Intervention de Jacques Mézard

Réunion du 15 octobre 2009 à 9h30
Article 65 de la constitution — Discussion d'un projet de loi organique

Photo de Jacques MézardJacques Mézard :

Madame la présidente, madame la ministre d’État, garde des sceaux, mes chers collègues, ce texte vise à mettre en application l’article 65 résultant de la révision constitutionnelle de juillet 2008.

Son objet est important puisqu’il touche à l’indépendance de la justice, l’un des piliers de tout État de droit, et qu’il doit permettre à tout justiciable de saisir directement le CSM lorsqu’il s’estime victime d’un comportement arbitraire.

Le groupe du RDSE considère que, quelle que soit notre approche de la révision constitutionnelle, ce texte va améliorer sur ces deux points la situation antérieure. Cela suffira-t-il à restituer chez nos concitoyens la confiance en la justice de notre pays ? C’est malheureusement moins sûr ! Va-t-on vraiment couper le cordon ombilical entre le pouvoir politique et la justice ? La plume doit-elle toujours être serve ? C’est l’objet d’un débat qui reste crucial.

Madame la ministre, nos compatriotes ont peur de notre justice. C’est une réalité ! Un sondage a montré, ces derniers jours, que près de la moitié d’entre eux doutait de son indépendance et ne lui faisait plus confiance, soit une détérioration de dix points en cinq ans.

On ne rétablit pas une image simplement par de la communication. En la matière, c’est par une action au quotidien, par des moyens et, disons-le, par la recherche d’un équilibre difficile à réaliser : assurant l’indépendance de la magistrature, évitant les errements du corporatisme, toujours néfaste, et garantissant le respect du citoyen justiciable qui attend – il y a d’ailleurs droit – un traitement équitable.

La justice est humaine et sera donc toujours faillible, mais travaillons à ce qu’elle soit… plus juste.

Respect du magistrat et respect du justiciable sont indissociables. La recherche de la sagesse est peu compatible avec le règne de la statistique et du carriérisme.

Au gré de ses 126 ans d’histoire, le CSM a déjà connu de nombreuses péripéties, qui éclairent avec acuité la conception toute tangente que les pouvoirs successifs se sont faite de cette indépendance de la justice.

Ce fut d’abord simple formation de la Cour de cassation : il aura quand même fallu attendre 1946 pour que le Constituant consacre enfin l’existence de cet organe dont le rôle est de statuer sur les questions disciplinaires relatives aux magistrats et de se prononcer sur leur nomination. Las, le ver était déjà dans le fruit dès lors que le pouvoir politique conservait la mainmise sur le Conseil !

Données fournies:
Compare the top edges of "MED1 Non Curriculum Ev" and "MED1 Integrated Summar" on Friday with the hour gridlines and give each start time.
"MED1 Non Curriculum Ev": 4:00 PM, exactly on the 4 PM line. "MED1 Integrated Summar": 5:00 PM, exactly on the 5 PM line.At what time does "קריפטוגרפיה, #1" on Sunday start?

Exercices:
1/ Selon l'intervention sur l'article 65, pourquoi l'objet du projet de loi organique est-il important ? Répondez en une à trois phrases.
2/ Rédigez la suite de l'intervention sur l'article 65 en partant de sa dernière phrase.

Réponses dans l'ordre:
1/ Son objet est important parce qu'il touche à l'indépendance de la justice, présentée comme l'un des piliers de tout État de droit. Il doit aussi permettre à tout justiciable de saisir directement le CSM lorsqu'il s'estime victime d'un comportement arbitraire.

2/
La Constitution de 1958 n’a fait que prolonger un état de fait, d’abord en rabaissant le pouvoir judiciaire au rang « d’autorité », par comparaison aux pouvoirs législatif et exécutif, et en actant la préséance du Président de la République sur le CSM. Et c’est ainsi que, par un remarquable don d’ubiquité, le chef de l’État, dans notre pays, est devenu à la fois le garant de l’indépendance de l’autorité judiciaire et son censeur !

II aura fallu une pathétique histoire d’hélicoptère dépêché au fin fond de l’Himalaya afin de récupérer un magistrat pour que le politique comprenne mieux la nécessité de rompre le cordon ombilical ! La réforme de Mme Guigou proposait ainsi d’en finir avec les instructions de la Chancellerie dans les dossiers individuels, de rendre les avis du Conseil conformes ou d’élargir les compétences du Conseil en matière de gestion des carrières. Mais, pour des raisons que chacun ici garde en mémoire et qui ont déjà été rappelées ici, cette réforme ne vit pas le jour.

Après les graves dysfonctionnements liés à l’affaire d’Outreau, qui fut un véritable choc pour nos concitoyens, tout le monde s’est accordé à dire qu’il fallait remettre les choses à plat, s’agissant tant de la façon dont devait être menée une instruction que de la gestion des carrières et des questions disciplinaires.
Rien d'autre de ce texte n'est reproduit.